What is required
Where an entry below contains an image, skip the image and reproduce the rest exactly.

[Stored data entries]
====================

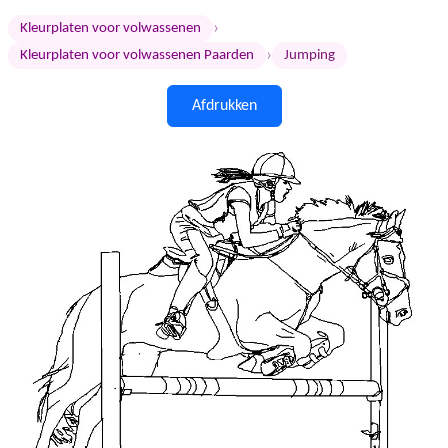
›
Kleurplaten voor volwassenen
›
Kleurplaten voor volwassenen Paarden
Jumping
Afdrukken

====================

Problem solution
›
Kleurplaten voor volwassenen
›
Kleurplaten voor volwassenen Paarden
Jumping
Afdrukken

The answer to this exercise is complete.